The Trump administration is frantic that TikTok and Huawei are infiltrating the US and hooking Americans on Chinese products. Maybe they should worry about Giant Pandas instead. — DP
BUSINESS & ECONOMY
Major Zoom outages have disrupted the start of the work week, and some school reopenings. Users began reporting problems at 8 am ET on Monday. The company says it is investigating.
TikTok is suing to stop Trump from trying to ban it. In a lawsuit that it's filing today, the company says Trump's executive order violates its due process.
LIFE
NBA fans are pretty excited about Luka Doncic. The young Dallas Mavericks' star hit a looooong OT buzzer-beater to defeat the Clippers. He also had 43 points, 17 rebounds, and 13 assists, one of the best playoff stat lines ever.
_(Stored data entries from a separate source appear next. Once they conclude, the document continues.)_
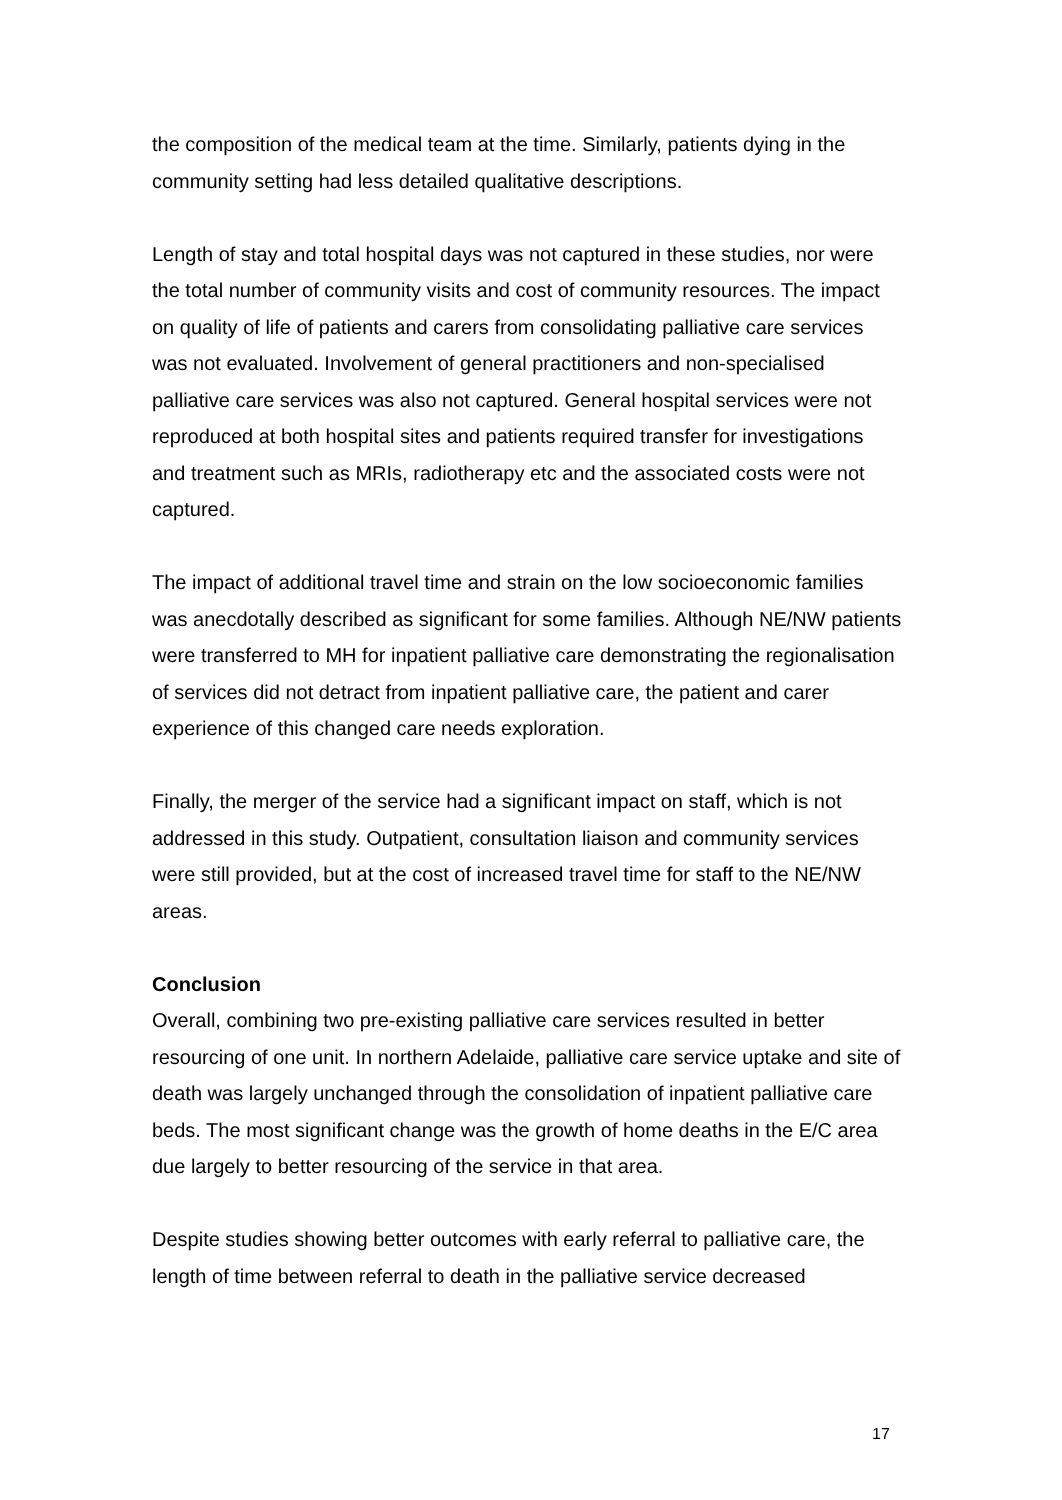the composition of the medical team at the time. Similarly, patients dying in the community setting had less detailed qualitative descriptions.
Length of stay and total hospital days was not captured in these studies, nor were the total number of community visits and cost of community resources. The impact on quality of life of patients and carers from consolidating palliative care services was not evaluated. Involvement of general practitioners and non-specialised palliative care services was also not captured. General hospital services were not reproduced at both hospital sites and patients required transfer for investigations and treatment such as MRIs, radiotherapy etc and the associated costs were not captured.
The impact of additional travel time and strain on the low socioeconomic families was anecdotally described as significant for some families. Although NE/NW patients were transferred to MH for inpatient palliative care demonstrating the regionalisation of services did not detract from inpatient palliative care, the patient and carer experience of this changed care needs exploration.
Finally, the merger of the service had a significant impact on staff, which is not addressed in this study. Outpatient, consultation liaison and community services were still provided, but at the cost of increased travel time for staff to the NE/NW areas.
Conclusion
Overall, combining two pre-existing palliative care services resulted in better resourcing of one unit. In northern Adelaide, palliative care service uptake and site of death was largely unchanged through the consolidation of inpatient palliative care beds. The most significant change was the growth of home deaths in the E/C area due largely to better resourcing of the service in that area.
Despite studies showing better outcomes with early referral to palliative care, the length of time between referral to death in the palliative service decreased
17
Rich Kids of the Internet, yuck: The popular account showing the children of zillionaires with on their yachts and in their Bugattis, and they actually pay to be featured.
THE BIG 3*
A Maine wedding has been linked to 53 COVID cases, including one death. The Aug. 7 wedding was mostly indoors, and had more than the 50-person max allowed by the state.
An asteroid is headed toward earth the day before Election Day. Because, of course. The fridge-size rock will probably miss earth but will likely burn up if it does enter the atmosphere.
TikTok creators are pretending to be Holocaust victims in heaven. They make themselves up with burns and bruises, wear yellow stars, and explain how they were killed by Nazis. They mean well, but the Holocaust Museum says it dishonors victims.
*The most popular stories on Insider today.